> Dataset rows
--------------------------------

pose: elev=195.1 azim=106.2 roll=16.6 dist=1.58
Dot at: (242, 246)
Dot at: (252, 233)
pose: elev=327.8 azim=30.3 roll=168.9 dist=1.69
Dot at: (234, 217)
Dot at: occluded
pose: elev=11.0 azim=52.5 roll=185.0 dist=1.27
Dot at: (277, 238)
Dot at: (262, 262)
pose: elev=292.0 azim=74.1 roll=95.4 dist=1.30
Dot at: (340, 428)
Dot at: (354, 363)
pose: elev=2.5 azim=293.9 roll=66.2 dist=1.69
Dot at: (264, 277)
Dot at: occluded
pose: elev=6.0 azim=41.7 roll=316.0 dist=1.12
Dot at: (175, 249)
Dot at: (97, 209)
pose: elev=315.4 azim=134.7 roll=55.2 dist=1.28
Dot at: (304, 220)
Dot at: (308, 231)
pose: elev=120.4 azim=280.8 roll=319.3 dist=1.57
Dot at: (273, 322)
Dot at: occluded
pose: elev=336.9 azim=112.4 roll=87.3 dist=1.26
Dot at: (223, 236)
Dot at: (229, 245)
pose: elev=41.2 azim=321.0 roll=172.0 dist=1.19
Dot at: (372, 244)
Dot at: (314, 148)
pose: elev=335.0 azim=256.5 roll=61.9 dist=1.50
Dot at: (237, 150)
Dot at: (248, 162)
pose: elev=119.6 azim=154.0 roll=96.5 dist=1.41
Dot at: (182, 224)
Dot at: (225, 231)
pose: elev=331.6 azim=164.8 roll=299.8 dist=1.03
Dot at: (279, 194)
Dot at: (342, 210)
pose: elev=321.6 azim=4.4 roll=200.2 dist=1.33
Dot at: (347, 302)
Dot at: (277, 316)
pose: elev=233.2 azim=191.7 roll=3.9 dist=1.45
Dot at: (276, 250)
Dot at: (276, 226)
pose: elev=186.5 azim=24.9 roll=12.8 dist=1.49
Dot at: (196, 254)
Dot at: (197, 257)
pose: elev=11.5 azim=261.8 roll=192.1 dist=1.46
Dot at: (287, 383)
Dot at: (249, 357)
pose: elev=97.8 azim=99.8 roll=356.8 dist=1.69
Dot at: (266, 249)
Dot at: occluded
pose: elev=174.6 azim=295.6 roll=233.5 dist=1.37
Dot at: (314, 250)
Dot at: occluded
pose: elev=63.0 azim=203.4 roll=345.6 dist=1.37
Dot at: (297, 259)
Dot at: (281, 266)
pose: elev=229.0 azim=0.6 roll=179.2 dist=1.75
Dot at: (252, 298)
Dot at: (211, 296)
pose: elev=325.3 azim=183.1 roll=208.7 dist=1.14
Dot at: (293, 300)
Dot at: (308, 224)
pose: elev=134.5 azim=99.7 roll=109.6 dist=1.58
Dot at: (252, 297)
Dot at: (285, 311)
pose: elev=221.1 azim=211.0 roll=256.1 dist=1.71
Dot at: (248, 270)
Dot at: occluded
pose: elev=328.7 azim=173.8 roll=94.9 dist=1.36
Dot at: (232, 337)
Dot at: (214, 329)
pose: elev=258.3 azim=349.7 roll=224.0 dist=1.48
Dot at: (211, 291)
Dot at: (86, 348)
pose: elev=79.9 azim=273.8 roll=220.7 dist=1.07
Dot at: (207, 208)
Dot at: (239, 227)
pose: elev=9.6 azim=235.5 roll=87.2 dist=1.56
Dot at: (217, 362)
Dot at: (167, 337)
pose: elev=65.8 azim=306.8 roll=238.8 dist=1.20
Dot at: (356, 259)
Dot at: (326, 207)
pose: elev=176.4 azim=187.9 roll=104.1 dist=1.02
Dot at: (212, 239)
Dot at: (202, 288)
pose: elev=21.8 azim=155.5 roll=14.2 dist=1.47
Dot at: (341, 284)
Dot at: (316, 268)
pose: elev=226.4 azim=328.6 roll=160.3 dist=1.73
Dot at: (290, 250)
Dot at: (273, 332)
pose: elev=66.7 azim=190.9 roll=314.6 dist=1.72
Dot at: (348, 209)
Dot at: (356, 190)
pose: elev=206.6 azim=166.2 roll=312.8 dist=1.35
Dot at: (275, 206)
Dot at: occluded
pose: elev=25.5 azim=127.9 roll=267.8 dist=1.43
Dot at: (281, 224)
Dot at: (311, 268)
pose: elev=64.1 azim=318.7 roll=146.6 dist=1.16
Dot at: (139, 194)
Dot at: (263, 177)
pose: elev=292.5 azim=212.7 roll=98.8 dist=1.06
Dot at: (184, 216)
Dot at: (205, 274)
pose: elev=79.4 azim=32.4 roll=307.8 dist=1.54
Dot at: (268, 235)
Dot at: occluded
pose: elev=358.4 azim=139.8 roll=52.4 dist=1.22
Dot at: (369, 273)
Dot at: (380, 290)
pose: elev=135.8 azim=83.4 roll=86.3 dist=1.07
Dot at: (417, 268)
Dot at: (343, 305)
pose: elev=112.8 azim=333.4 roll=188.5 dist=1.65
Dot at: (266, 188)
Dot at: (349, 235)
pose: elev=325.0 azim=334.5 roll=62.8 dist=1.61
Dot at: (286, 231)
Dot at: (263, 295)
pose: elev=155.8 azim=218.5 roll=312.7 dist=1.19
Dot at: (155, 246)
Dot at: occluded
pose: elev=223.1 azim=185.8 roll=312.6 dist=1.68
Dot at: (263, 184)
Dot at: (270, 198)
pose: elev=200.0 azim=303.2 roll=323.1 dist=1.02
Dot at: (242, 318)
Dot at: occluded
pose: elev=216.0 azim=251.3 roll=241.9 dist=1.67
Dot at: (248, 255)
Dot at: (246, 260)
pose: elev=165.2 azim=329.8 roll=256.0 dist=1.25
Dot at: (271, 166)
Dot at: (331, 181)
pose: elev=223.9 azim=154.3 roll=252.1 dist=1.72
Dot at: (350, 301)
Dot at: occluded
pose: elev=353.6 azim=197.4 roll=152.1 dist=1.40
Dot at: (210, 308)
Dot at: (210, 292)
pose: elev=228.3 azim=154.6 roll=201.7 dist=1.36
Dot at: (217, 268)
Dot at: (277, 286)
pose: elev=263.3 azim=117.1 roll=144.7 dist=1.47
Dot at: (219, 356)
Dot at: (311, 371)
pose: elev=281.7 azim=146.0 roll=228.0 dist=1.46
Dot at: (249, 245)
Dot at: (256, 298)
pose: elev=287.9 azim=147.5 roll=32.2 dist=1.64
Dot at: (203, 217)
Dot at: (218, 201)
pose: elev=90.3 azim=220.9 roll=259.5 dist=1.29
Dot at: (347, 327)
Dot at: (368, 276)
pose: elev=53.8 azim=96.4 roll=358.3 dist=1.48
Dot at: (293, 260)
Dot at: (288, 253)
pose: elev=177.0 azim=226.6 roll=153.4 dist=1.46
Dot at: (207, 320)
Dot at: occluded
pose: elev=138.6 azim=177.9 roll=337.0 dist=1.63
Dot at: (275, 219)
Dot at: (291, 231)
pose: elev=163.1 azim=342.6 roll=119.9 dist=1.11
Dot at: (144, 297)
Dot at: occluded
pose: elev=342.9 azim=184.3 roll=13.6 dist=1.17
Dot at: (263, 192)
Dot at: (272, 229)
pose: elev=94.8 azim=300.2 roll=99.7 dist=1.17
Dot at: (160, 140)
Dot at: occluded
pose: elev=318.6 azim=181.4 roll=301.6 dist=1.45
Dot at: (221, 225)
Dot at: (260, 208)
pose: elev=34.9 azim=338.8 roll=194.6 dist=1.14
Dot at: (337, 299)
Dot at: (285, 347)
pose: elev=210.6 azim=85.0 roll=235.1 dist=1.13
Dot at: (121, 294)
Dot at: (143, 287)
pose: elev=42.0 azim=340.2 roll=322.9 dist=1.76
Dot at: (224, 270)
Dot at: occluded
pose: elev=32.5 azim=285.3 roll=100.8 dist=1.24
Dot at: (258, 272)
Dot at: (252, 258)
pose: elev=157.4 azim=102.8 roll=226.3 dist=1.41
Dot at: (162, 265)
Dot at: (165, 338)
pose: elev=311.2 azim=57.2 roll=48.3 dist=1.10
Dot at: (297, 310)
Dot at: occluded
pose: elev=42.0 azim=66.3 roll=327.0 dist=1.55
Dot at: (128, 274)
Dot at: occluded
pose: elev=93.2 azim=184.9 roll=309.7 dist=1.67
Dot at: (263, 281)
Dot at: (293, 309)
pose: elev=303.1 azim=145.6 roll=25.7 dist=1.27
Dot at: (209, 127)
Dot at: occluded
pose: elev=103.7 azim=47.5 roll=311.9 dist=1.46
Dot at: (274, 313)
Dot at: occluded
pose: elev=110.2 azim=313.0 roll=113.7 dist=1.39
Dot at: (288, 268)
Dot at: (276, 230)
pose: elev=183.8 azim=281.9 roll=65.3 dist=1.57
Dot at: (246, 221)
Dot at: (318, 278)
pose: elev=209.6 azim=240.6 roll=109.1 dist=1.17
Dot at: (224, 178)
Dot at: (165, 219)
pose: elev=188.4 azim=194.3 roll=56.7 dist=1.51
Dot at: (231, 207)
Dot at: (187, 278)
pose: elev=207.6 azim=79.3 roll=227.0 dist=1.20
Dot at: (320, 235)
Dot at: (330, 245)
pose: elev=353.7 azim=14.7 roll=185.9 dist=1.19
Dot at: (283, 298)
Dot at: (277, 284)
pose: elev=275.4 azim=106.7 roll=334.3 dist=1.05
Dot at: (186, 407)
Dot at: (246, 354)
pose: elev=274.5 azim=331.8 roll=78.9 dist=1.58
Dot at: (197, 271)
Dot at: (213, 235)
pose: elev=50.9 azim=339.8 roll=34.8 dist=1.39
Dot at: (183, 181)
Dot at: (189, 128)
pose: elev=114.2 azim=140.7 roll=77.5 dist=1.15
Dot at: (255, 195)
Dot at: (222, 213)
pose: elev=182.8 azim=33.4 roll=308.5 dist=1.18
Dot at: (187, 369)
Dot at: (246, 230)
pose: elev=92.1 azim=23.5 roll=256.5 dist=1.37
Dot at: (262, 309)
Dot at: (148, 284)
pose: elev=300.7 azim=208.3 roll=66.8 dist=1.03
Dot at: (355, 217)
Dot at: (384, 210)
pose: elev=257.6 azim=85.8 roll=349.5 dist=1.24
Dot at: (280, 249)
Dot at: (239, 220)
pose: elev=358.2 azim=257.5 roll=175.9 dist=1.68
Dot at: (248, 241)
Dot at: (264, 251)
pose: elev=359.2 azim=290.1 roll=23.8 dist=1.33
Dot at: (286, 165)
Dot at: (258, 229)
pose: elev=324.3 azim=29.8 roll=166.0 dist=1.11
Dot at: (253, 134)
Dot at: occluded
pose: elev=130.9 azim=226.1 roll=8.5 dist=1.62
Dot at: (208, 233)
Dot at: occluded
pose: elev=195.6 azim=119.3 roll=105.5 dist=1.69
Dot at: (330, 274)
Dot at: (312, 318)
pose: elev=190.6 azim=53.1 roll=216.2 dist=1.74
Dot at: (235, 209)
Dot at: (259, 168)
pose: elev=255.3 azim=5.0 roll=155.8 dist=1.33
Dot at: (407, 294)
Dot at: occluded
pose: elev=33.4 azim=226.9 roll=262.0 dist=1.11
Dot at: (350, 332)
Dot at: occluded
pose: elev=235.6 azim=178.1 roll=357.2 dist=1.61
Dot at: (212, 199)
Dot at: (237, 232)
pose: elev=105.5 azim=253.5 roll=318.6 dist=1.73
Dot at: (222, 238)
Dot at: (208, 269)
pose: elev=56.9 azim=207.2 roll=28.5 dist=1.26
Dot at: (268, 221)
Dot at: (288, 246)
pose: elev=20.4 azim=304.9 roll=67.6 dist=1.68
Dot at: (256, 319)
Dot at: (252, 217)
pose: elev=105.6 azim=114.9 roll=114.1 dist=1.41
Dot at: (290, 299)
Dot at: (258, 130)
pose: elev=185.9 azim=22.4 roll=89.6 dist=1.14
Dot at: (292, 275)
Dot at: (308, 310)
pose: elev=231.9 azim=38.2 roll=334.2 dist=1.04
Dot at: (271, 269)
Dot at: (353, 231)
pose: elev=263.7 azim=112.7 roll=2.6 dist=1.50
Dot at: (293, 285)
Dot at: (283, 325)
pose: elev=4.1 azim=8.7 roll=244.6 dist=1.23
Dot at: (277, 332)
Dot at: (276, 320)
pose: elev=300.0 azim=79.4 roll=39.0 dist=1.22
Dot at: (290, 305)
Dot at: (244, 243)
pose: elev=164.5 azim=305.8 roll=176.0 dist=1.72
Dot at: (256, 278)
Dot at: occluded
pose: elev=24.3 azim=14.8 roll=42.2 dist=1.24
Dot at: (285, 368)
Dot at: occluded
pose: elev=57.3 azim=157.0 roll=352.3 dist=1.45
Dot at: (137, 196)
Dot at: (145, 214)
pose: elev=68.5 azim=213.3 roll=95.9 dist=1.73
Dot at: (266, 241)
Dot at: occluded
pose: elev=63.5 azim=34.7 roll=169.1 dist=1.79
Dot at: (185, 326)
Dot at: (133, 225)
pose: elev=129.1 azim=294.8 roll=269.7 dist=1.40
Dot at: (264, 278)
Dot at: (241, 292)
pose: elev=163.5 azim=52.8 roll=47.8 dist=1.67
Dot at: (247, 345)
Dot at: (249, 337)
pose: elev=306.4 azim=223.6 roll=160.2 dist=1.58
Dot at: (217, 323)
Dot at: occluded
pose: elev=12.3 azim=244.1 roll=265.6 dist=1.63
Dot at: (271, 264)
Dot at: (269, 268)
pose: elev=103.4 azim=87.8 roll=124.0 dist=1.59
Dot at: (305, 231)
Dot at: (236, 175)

--------------------------------

> EXERCISE PROMPT
Reproduce the lines of the listing above, without changes, from the line containing "pose: elev=303.1 azim=145.6" up to and including the line containing "Dot at: (318, 278)".

> EXERCISE OUTPUT
pose: elev=303.1 azim=145.6 roll=25.7 dist=1.27
Dot at: (209, 127)
Dot at: occluded
pose: elev=103.7 azim=47.5 roll=311.9 dist=1.46
Dot at: (274, 313)
Dot at: occluded
pose: elev=110.2 azim=313.0 roll=113.7 dist=1.39
Dot at: (288, 268)
Dot at: (276, 230)
pose: elev=183.8 azim=281.9 roll=65.3 dist=1.57
Dot at: (246, 221)
Dot at: (318, 278)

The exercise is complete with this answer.